On November 6, Reuters reported that Google was planning to build a large artificial intelligence data center on Australia’s Indian Ocean territory—Christmas Island—after signing a deal with the Australian Department of Defense earlier this year. Reportedly, Reuters had reviewed documents and interviewed officials related to this plan. The specifics of the data center and other details—such as its projected size, cost, and potential uses—remain secret. Google is allegedly in advanced talks to lease land near the island’s airport and completed a deal with a local mining company to secure its energy needs, Christmas Island Shire council meeting records show.
Military experts say such a facility would be an asset on the island, which is increasingly seen by defense officials as a critical frontline in monitoring Chinese submarine and naval activity in the Indian Ocean.

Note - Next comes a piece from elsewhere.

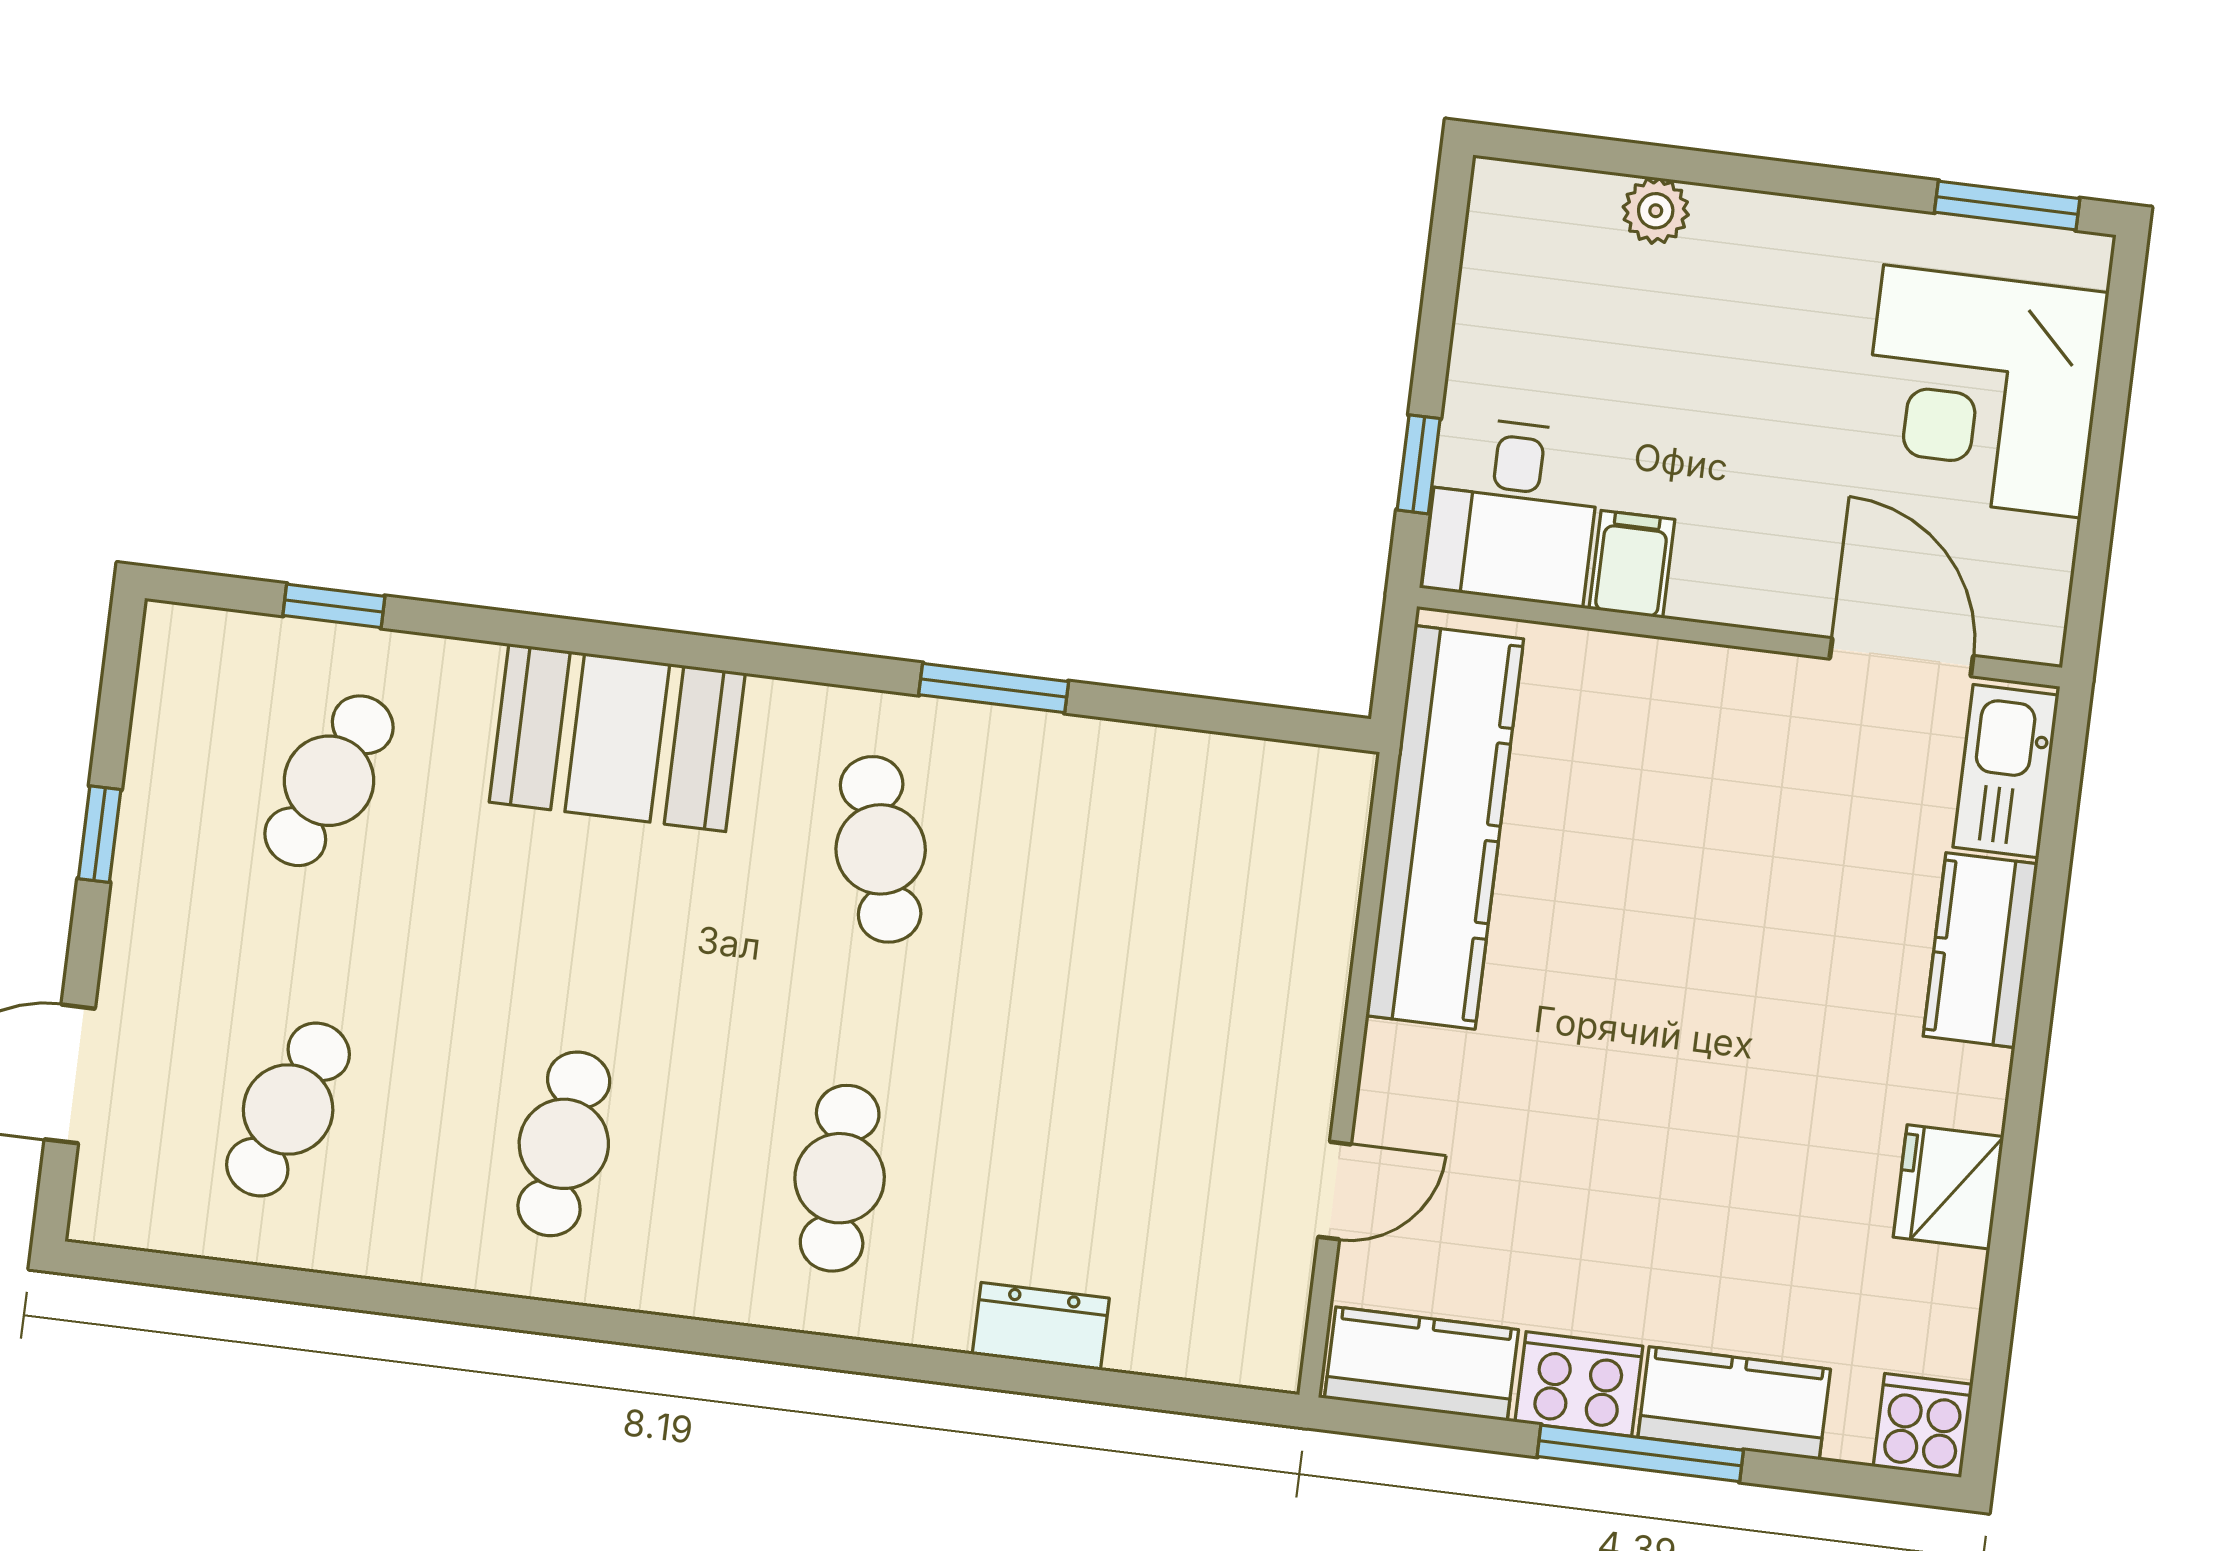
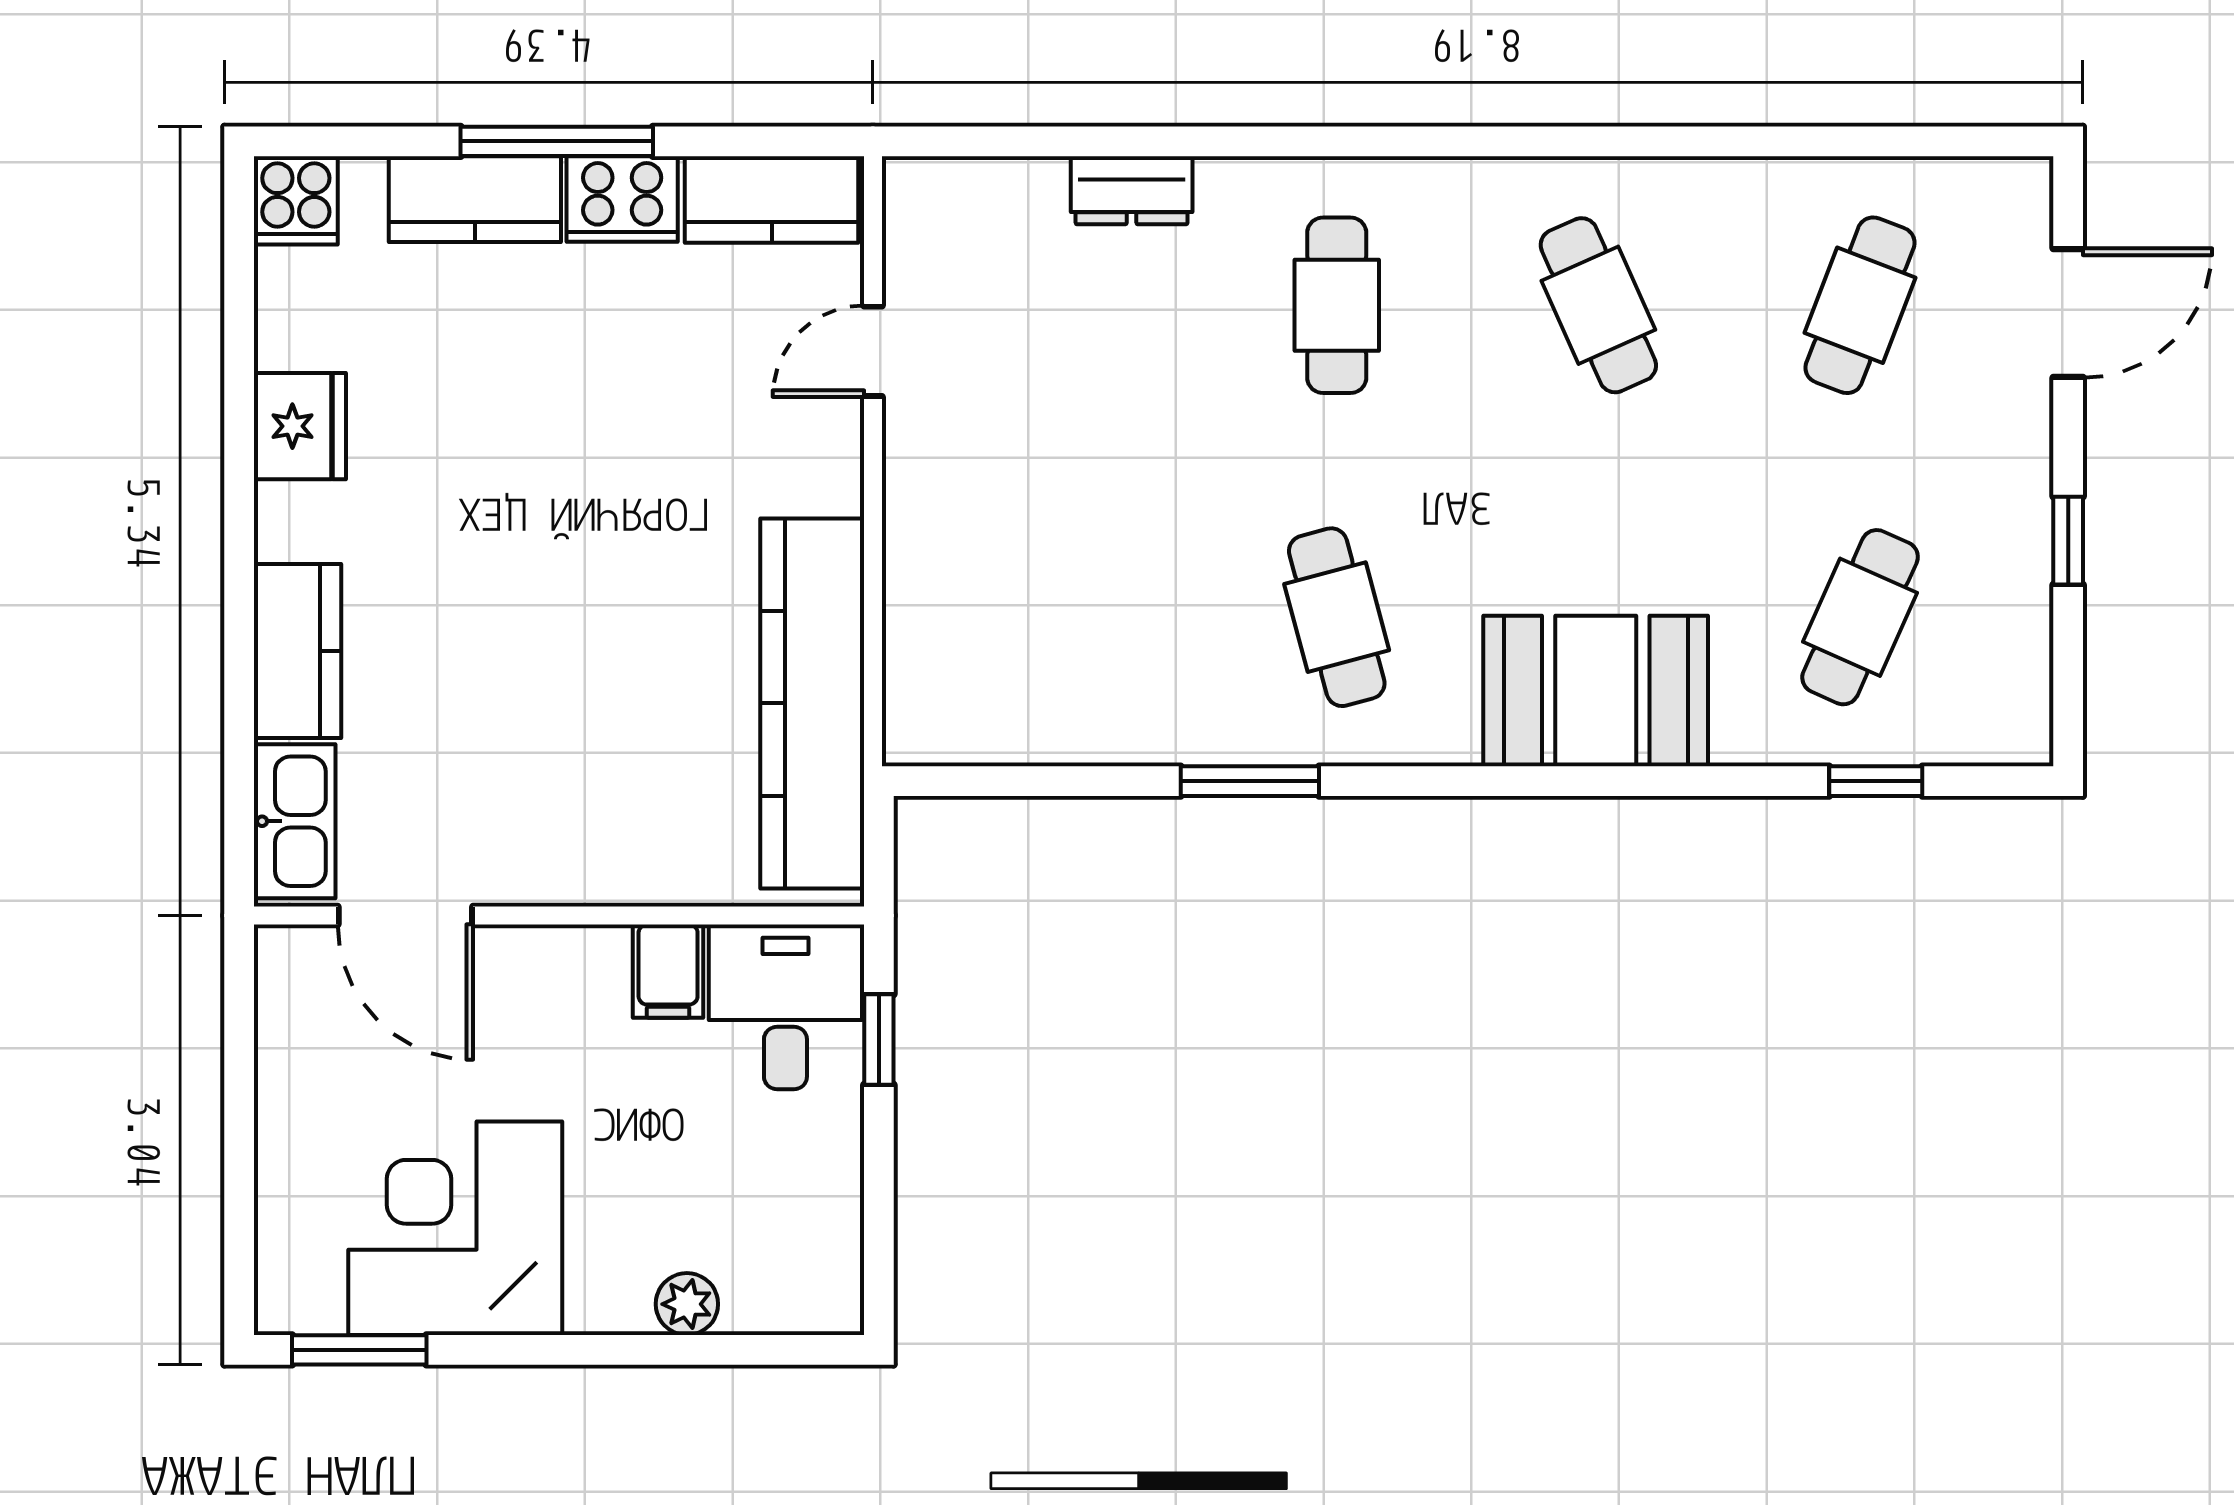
corner desk: (1982, 391) -> (455, 1228), moved, turned -90
cafe table: (564, 1144) -> (1598, 305), turned -30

A recent tabletop war game involving the Australian, US, and Japanese militaries highlighted Christmas Island’s role as a forward line of defense for Australia in any regional conflict, particularly its advantages for launching uncrewed weapons systems or drones. Bryan Clark, a former US Navy strategist who ran the war games, said having a forward “command and control” node on Christmas Island would be critical in a crisis with China or another adversary. “The data center is partly to allow you to do the kinds of AI-enabled command and control that you need to do in the future, especially if you rely on uncrewed systems for surveillance missions and targeting missions and even engagements,” Clark, now a Hudson Institute fellow, told Reuters.

The media immediately jumped on the bandwagon. After all, Google’s presence in the AI space has been growing, and in September it announced the opening of a new AI data center in the UK as part of a two-year investment program, totaling $6.82 billion. At the time of the announcement, Demis Hassabis—Co-Founder and CEO of Google DeepMind—said, “We founded DeepMind in London because we knew the UK had the potential and talent to be a global hub for pioneering AI.” Two sources from Christmas Island and one from the defense sector said the proposed new data center offered commercial advantages for Google due to its strategic Indian Ocean location between Africa, Asia and Australia, as well as potential military applications. Retired Navy Commodore Peter Leavy told Reuters, “Christmas Island is quite well positioned to at least monitor what is going through Sunda Strait, Lombok Strait, Malacca Straits. It is a really good location.”
But before the experts get too carried away, let’s allow a little bit of reason to apply and consider whether this is more akin to an AI hallucination than a concrete investment strategy.
Christmas Island is certainly geostrategically important: located in the Indian Ocean, 350 kilometers south of Java and 1,550 kilometers from the nearest point on mainland Australia. The Japanese certainly thought so, bombing it in March 1942, destroying the radio station before invading it to secure the phosphate mine for its military supply chain. Not much phosphate was exported, because of local acts of sabotage and allied torpedoing of cargo ships. The Australian government has much valued it after the phosphate mine closed, using it in the 1990s and 2000s to house politically problematic refugees and illegal immigrants.
Its isolation and geographic features immediately signal just how infeasible housing a militarily-sensitive—or indeed any—data center there actually is. The last thing anyone should want to house there is valuable data assets. It’s easy to bomb and hard to defend. Furthermore, it’s very costly to supply almost anything on the 52 square-mile island that has no surface water. Electricity is supplied by diesel generators, and the only water available comes from rain-sourced underground aquifers. The island has an average annual rainfall of about 85 inches, but that is not much water in total given the small land area in the first place. The average daily temperature varies little from the average 79 degrees. The business case for the energy or cooling facilities required to run a state-of-the-art data center appears severely challenged by this prospect.
Fortunately, Google was very quick to deny any plans of this sort. The island is potentially very valuable for the firm as a staging post in the building of its undersea fiber cable from Darwin to Singapore, announced in December last year. The land near the airport and the modest electricity supplies negotiated for will be very useful in both the laying of the cable and its subsequent operation.
If AI didn’t write the story, then it is hard to see how it came about given how absurd the proposition is. Maybe someone asked Santa for an Australian data center as a Christmas wish and somehow Chinese whispers scrambled the message?